» **CONSIGNE**
Recopiez, s'il vous plaît, le passage de l'article sur les nouvelles thérapies contre le cancer qui va de « Les nouvelles approches » jusqu'à « et mieux ciblées. ».

» **TEXTE À LIRE**
Les nouvelles approches thérapeutiques contre le cancer se multiplient

Le congrès Eurocancer, qui s'est ouvert à Paris mardi 27 juin et se terminera le 29 juin, ne manquera pas de souligner les progrès accomplis vers des thérapeutiques plus efficaces et mieux ciblées.

Des agents dirigés contre l'angiogenèse, processus par lequel les tumeurs font proliférer les vaisseaux sanguins qui vont les nourrir, ou les ARN "interférents" font partie de ce nouvel arsenal thérapeutique."La chimiothérapie restera encore le pilier du traitement du cancer pour de nombreuses années et elle sera de plus en plus utilisée avec des agents antiangiogéniques, de même que les autres thérapeutiques ciblées", écrivait, le 26 mai, le docteur Robert Kerbel (université de Toronto), dans un cahier spécial de la revue Science consacré à la recherche sur le cancer.

Président d'Eurocancer et directeur du Centre de l'innovation thérapeutique en oncologie et hématologie à l'hôpital Saint-Louis (Paris), le professeur Michel Marty partage ce point de vue : "Les agents cytotoxiques utilisés en chimiothérapie possèdent une cible moléculaire. L'identification et l'utilisation de cette cible permettent d'augmenter la population susceptible d'en bénéficier."

Entrées de données enregistrées:
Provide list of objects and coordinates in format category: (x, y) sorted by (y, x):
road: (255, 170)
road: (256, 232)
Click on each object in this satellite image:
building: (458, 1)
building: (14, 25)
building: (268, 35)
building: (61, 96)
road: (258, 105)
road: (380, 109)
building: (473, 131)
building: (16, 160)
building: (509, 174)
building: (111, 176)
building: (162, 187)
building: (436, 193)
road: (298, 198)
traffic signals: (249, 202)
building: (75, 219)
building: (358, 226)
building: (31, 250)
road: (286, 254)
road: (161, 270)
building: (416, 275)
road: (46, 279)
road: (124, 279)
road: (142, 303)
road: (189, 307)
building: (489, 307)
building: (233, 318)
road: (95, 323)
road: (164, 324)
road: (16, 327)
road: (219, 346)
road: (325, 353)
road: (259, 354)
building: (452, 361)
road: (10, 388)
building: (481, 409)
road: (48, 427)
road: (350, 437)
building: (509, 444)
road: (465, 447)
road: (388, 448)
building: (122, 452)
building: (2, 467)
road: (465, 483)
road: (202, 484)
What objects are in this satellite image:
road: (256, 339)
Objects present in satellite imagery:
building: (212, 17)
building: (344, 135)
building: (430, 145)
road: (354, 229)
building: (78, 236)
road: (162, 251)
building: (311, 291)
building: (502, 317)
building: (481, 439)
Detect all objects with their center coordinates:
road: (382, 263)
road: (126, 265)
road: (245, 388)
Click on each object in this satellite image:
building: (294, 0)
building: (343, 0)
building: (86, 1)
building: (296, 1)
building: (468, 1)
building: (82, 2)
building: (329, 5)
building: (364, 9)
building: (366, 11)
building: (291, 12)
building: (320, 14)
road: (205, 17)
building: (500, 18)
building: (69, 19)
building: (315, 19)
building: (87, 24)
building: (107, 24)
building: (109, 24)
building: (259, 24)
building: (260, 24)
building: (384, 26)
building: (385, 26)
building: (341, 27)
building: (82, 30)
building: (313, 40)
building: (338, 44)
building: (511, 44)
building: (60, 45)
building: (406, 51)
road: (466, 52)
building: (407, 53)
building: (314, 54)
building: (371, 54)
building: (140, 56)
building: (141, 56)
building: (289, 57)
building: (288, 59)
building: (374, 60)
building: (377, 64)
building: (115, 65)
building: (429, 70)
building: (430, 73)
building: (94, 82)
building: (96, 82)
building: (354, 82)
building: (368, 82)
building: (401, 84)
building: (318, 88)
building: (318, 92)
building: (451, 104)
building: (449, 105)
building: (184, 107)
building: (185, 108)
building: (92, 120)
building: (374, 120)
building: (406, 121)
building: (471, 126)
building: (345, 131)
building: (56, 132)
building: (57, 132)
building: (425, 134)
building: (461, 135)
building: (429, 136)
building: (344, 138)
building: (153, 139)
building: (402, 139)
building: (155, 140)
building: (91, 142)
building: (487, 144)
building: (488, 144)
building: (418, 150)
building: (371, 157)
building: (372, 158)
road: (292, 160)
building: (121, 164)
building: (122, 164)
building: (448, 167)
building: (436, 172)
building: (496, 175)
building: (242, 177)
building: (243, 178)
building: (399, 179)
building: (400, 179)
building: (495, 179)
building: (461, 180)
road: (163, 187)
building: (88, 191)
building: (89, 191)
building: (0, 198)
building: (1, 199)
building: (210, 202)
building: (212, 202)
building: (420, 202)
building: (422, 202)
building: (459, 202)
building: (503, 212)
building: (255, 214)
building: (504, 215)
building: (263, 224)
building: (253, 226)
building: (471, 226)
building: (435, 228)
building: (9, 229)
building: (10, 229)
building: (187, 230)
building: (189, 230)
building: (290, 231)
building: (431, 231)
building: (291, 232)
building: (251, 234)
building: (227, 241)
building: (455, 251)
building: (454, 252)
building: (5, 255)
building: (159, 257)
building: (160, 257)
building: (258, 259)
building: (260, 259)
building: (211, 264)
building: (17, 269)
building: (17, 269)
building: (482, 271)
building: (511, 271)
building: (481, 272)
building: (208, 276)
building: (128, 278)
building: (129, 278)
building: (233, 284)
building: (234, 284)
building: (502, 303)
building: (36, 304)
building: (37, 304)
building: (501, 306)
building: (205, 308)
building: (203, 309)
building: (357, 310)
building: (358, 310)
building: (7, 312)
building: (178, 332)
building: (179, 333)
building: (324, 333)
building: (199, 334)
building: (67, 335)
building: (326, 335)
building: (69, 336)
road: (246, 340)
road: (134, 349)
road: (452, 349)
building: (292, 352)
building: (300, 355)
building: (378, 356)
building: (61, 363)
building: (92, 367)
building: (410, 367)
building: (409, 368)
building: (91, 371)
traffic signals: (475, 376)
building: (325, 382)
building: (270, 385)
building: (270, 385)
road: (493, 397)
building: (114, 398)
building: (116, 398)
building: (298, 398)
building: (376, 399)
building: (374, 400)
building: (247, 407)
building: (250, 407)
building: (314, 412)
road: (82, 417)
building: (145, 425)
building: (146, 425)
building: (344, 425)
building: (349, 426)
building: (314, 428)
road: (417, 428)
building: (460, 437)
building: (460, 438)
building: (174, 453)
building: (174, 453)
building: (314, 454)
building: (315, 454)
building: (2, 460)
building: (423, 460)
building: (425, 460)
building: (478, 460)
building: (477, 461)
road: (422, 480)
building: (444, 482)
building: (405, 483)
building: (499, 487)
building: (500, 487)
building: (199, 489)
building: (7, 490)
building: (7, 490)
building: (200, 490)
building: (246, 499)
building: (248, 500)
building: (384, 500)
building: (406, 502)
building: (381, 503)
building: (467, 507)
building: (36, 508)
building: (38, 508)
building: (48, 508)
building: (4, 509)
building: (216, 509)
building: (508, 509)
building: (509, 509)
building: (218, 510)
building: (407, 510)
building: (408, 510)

» **CORRIGÉ**
Les nouvelles approches thérapeutiques contre le cancer se multiplient

Le congrès Eurocancer, qui s'est ouvert à Paris mardi 27 juin et se terminera le 29 juin, ne manquera pas de souligner les progrès accomplis vers des thérapeutiques plus efficaces et mieux ciblées.